The CLI uses a rich terminal interface to show progress:

  1. Scanning: Locates files, respecting all ignore patterns.
  2. Analyzing: "The Brain" decides what matters.
  3. Reading: Only reads the content of critical files (privacy/token efficient).
  4. Generating: "The Architect" builds the Dockerfile.
  5. Validating: Builds and runs the container to ensure it works (auto-corrects if needed).
  6. Result: A Dockerfile is saved to the target directory.

🎨 Custom Instructions

DockAI supports custom instructions to tailor the Dockerfile generation to your specific needs. You can provide instructions in natural language using two methods:

Method 1: Environment Variables

Set environment variables to provide instructions:

export DOCKAI_ANALYZER_INSTRUCTIONS="Always include package-lock.json if it exists"
export DOCKAI_GENERATOR_INSTRUCTIONS="Use port 8080 and install ffmpeg"
dockai .

Or in your .env file:

DOCKAI_ANALYZER_INSTRUCTIONS="Always include package-lock.json if it exists."
DOCKAI_GENERATOR_INSTRUCTIONS="Ensure all images are based on Alpine Linux."

Method 2: .dockai File

Create a .dockai file in your project root with section-based instructions:

# Instructions for the analyzer (file selection stage)
[analyzer]
Always include package-lock.json or yarn.lock if they exist.
Look for any .env.example files to understand environment variables.
Include docker-compose.yml if present.

# Instructions for the generator (Dockerfile creation stage)
[generator]
Ensure the container runs as a non-root user named 'appuser'.
Do not expose any ports other than 8080.
Install 'curl' and 'vim' for debugging purposes.
Set the timezone to 'UTC'.
Define an environment variable 'APP_ENV' with value 'production'.

[!NOTE]
If you don't use sections ([analyzer] and [generator]), the instructions will be applied to both stages.

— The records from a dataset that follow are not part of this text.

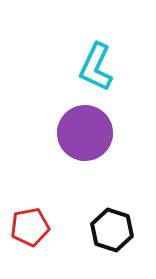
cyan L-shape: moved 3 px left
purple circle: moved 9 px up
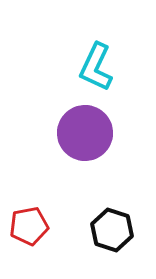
red pentagon: moved 1 px left, 1 px up
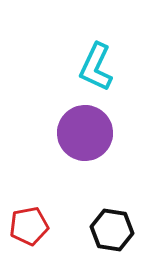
black hexagon: rotated 9 degrees counterclockwise
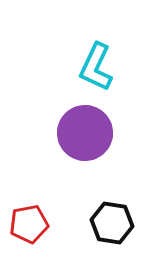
red pentagon: moved 2 px up
black hexagon: moved 7 px up
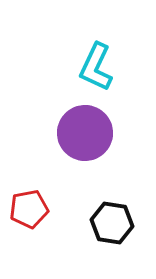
red pentagon: moved 15 px up
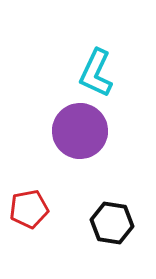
cyan L-shape: moved 6 px down
purple circle: moved 5 px left, 2 px up
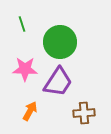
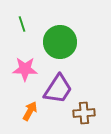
purple trapezoid: moved 7 px down
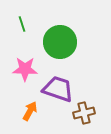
purple trapezoid: rotated 104 degrees counterclockwise
brown cross: rotated 10 degrees counterclockwise
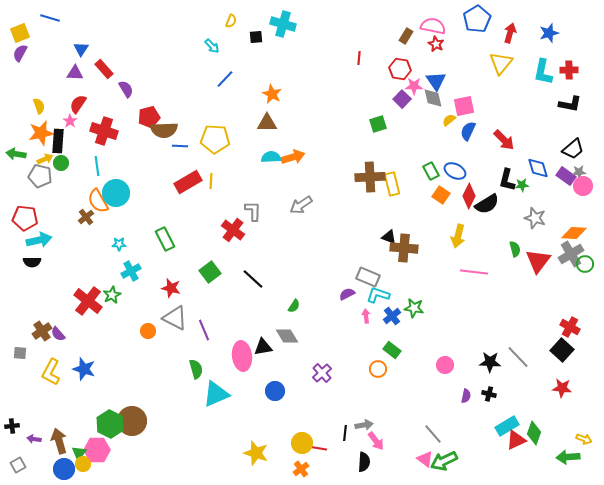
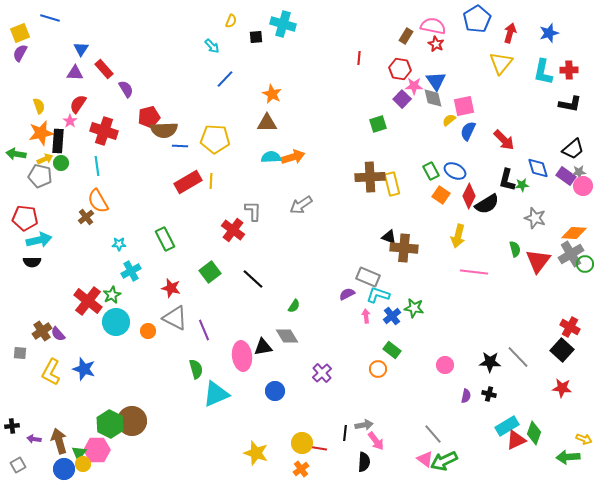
cyan circle at (116, 193): moved 129 px down
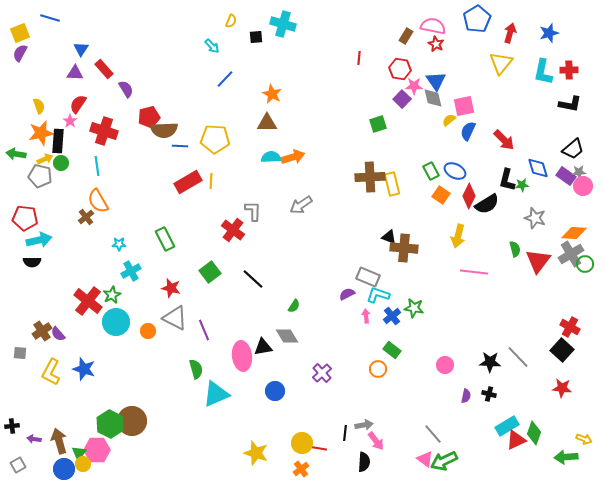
green arrow at (568, 457): moved 2 px left
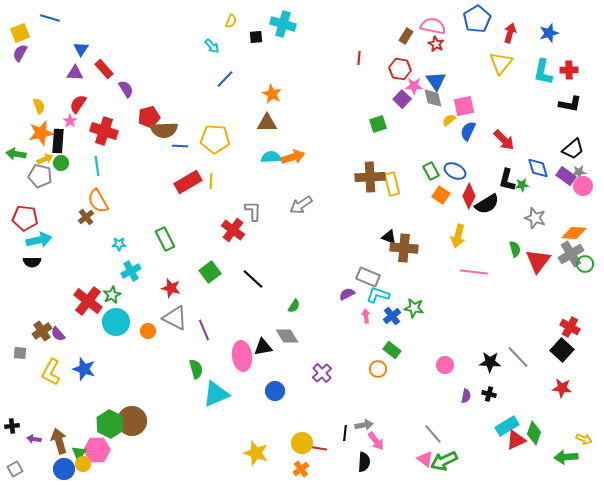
gray square at (18, 465): moved 3 px left, 4 px down
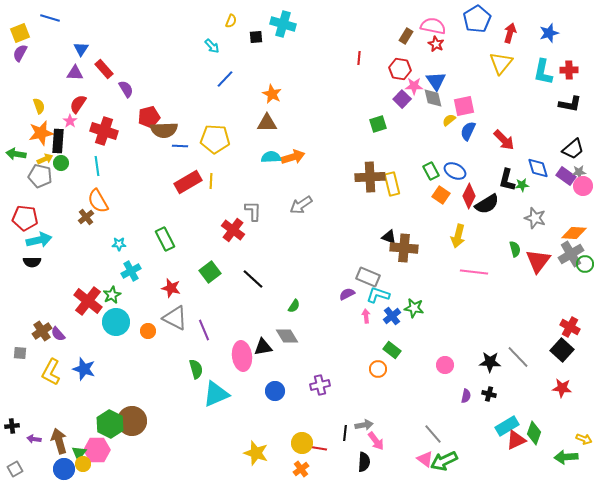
purple cross at (322, 373): moved 2 px left, 12 px down; rotated 30 degrees clockwise
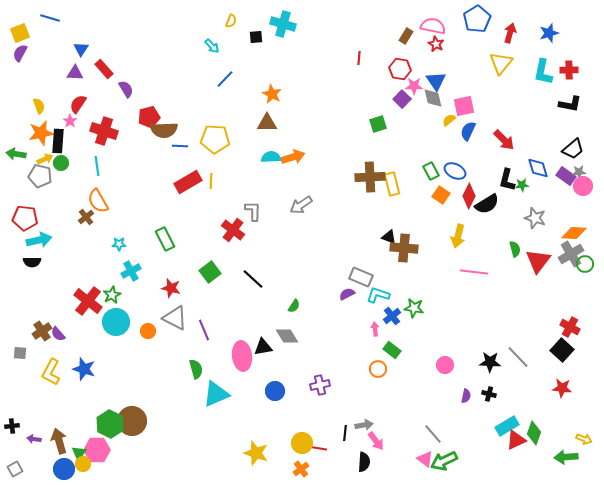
gray rectangle at (368, 277): moved 7 px left
pink arrow at (366, 316): moved 9 px right, 13 px down
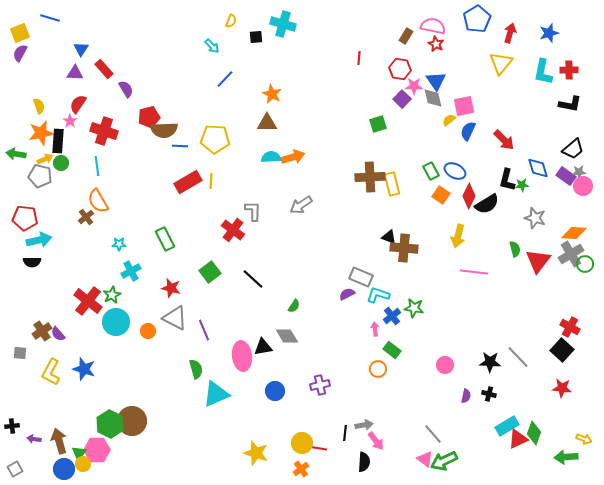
red triangle at (516, 440): moved 2 px right, 1 px up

Use Cases for Custom Instructions

Analyzer Instructions:

  • "Always include lock files (package-lock.json, yarn.lock, poetry.lock)"
  • "Look for configuration files in the config/ directory"
  • "Include any .proto files for gRPC services"

Generator Instructions:

  • "Use Alpine-based images only"
  • "Install system dependencies: ffmpeg, imagemagick, ghostscript"
  • "Expose port 3000 instead of the default"
  • "Add health check using curl to /health endpoint"
  • "Set NODE_ENV to production"
  • "Create a non-root user named 'nodeuser'"

GitHub Action with Custom Instructions

- name: Run DockAI
  uses: itzzjb/dockai@v1
  with:
    openai_api_key: ${{ secrets.OPENAI_API_KEY }}
    model_analyzer: gpt-4o-mini
    model_generator: gpt-4o
    analyzer_instructions: "Always include yarn.lock if present"
    generator_instructions: "Use Alpine Linux and install curl"

🛠️ Development

Running Tests

This project uses pytest for testing. To run the test suite:

pytest

Project Structure

The project follows a modern src-layout:

  • src/dockai/: Source code package.
    • main.py: The CLI orchestrator using typer and rich.
    • scanner.py: Directory traversal logic with pathspec.
    • analyzer.py: Interface for the Stage 1 LLM call (with retries).
    • generator.py: Interface for the Stage 2 LLM call (with retries).
    • validator.py: Docker build and run validation logic.
  • tests/: Unit and integration tests.
  • pyproject.toml: Build configuration and dependency management.